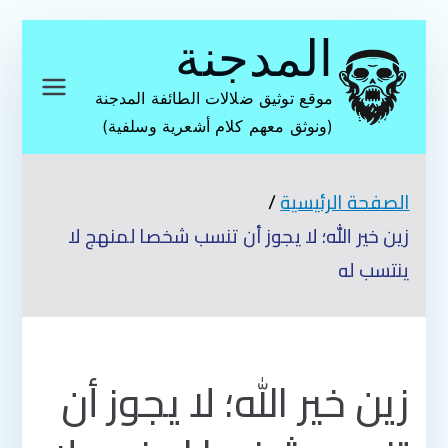
تخطى
المدجنة
إلى
المحتوى
موقع توثيق ضلالات الطائفة المدجنة
(ونوثق معهم كلام أشعرية وسلفية)
الصفحة الرئيسية
زين خير الله؛ لا يجوز أن تنسب شخصا لمنهج لا
ينتسب له
زين خير الله؛ لا يجوز أن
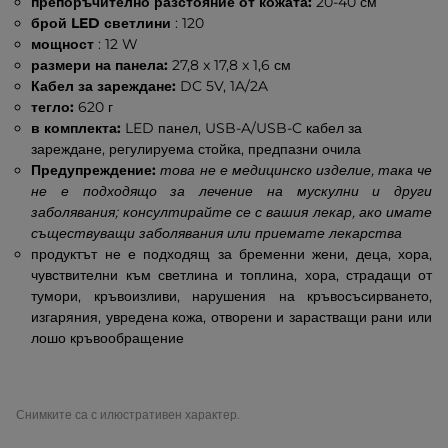
препоръчително разстояние от кожата:
20-40 см
брой LED светлини
: 120
мощност
: 12 W
размери на панела:
27,8 x 17,8 x 1,6 см
Кабел за зареждане:
DC 5V, 1A/2A
тегло:
620 г
в комплекта:
LED панел, USB-A/USB-C кабел за
зареждане, регулируема стойка, предпазни очила
Предупреждение:
това не е медицинско изделие, така че
не е подходящо за лечение на мускулни и други
заболявания; консултирайте се с вашия лекар, ако имате
съществуващи заболявания или приемате лекарства
продуктът не е подходящ за бременни жени, деца, хора,
чувствителни към светлина и топлина, хора, страдащи от
тумори, кръвоизливи, нарушения на кръвосъсирването,
изгаряния, увредена кожа, отворени и зарастващи рани или
лошо кръвообращение
Снимките са с илюстративен характер.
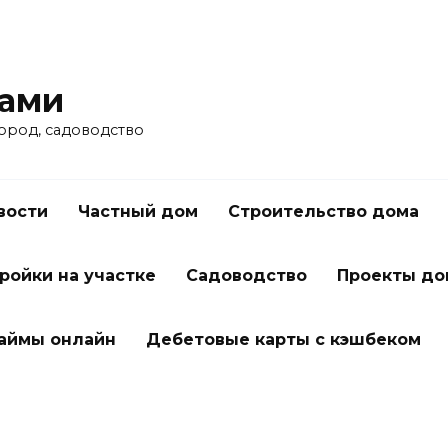
ками
город, садоводство
вости
Частный дом
Строительство дома
ройки на участке
Садоводство
Проекты до
займы онлайн
Дебетовые карты с кэшбеком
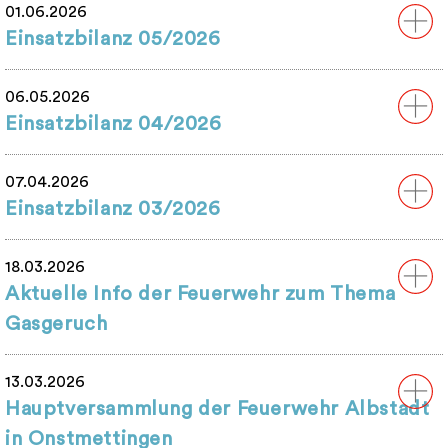
01.06.2026
Einsatzbilanz 05/2026
06.05.2026
Einsatzbilanz 04/2026
07.04.2026
Einsatzbilanz 03/2026
18.03.2026
Aktuelle Info der Feuerwehr zum Thema
Gasgeruch
13.03.2026
Hauptversammlung der Feuerwehr Albstadt
in Onstmettingen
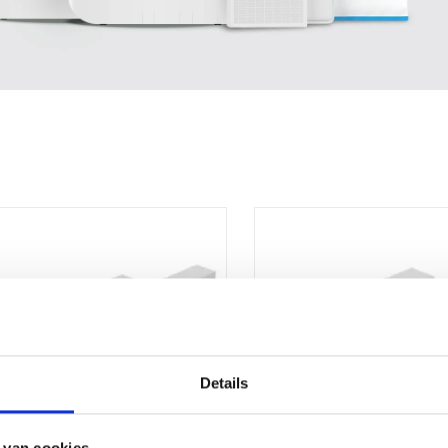
Details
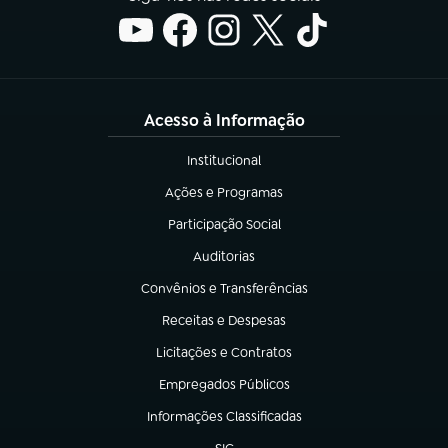
Acesso à Informação
Institucional
(abre em nova aba)
Ações e Programas
(abre em nova aba)
Participação Social
(abre em nova aba)
Auditorias
(abre em nova aba)
Convênios e Transferências
(abre em nova aba)
Receitas e Despesas
(abre em nova aba)
Licitações e Contratos
(abre em nova aba)
Empregados Públicos
(abre em nova aba)
Informações Classificadas
(abre em nova aba)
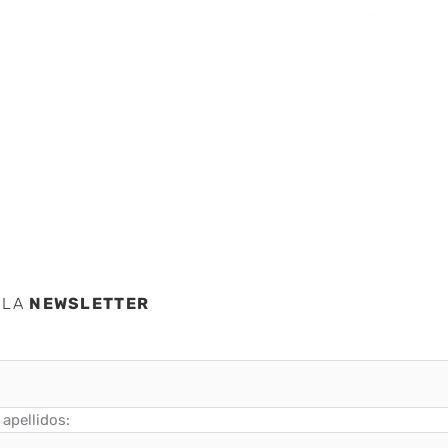
s
 sus
la red
 LA
NEWSLETTER
apellidos:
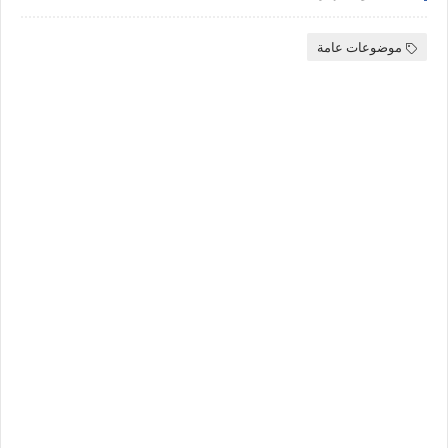
موضوعات عامة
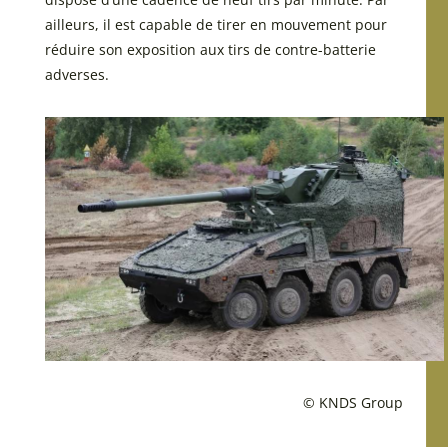
ailleurs, il est capable de tirer en mouvement pour
réduire son exposition aux tirs de contre-batterie
adverses.
© KNDS Group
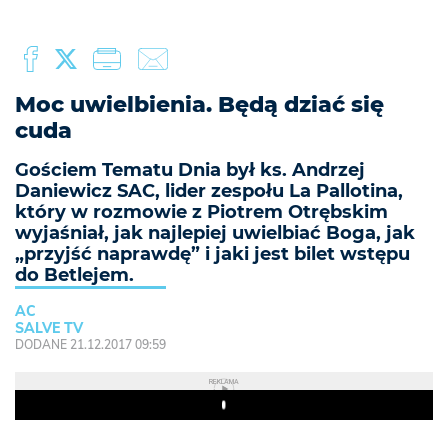
Moc uwielbienia. Będą dziać się
cuda
Gościem Tematu Dnia był ks. Andrzej
Daniewicz SAC, lider zespołu La Pallotina,
który w rozmowie z Piotrem Otrębskim
wyjaśniał, jak najlepiej uwielbiać Boga, jak
„przyjść naprawdę” i jaki jest bilet wstępu
do Betlejem.
AC
SALVE TV
DODANE 21.12.2017 09:59
REKLAMA
Play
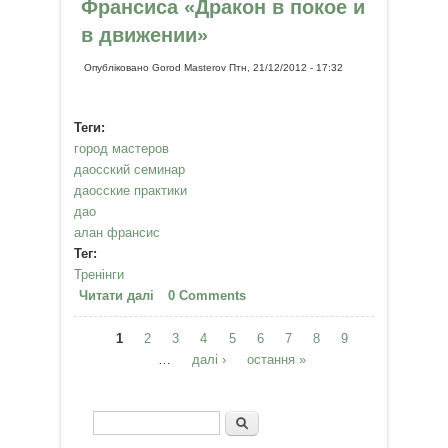
Франсиса «Дракон в покое и
в движении»
Опубліковано
Gorod Masterov
Птн, 21/12/2012 - 17:32
Теги:
город мастеров
даосский семинар
даосские практики
дао
алан франсис
Тег:
Тренінги
Читати далі
про Даосский семинар Алана
0 Comments
Франсиса «Дракон в покое и в
1
2
движении»
3
4
5
6
7
8
9
Сторінки
…
далі ›
остання »
Пошук
Пошукова форма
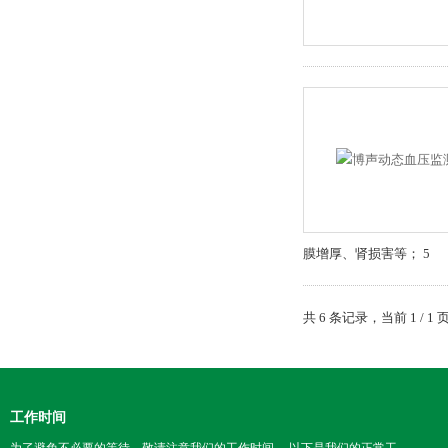
膜增厚、肾损害等； 5
共 6 条记录，当前 1 /
工作时间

────

TASK OBJECTIVE
Where a line of the listing contains the word "заболявания", it counts toward the total; say how many lines that makes, giving the number alone.

ANSWER
2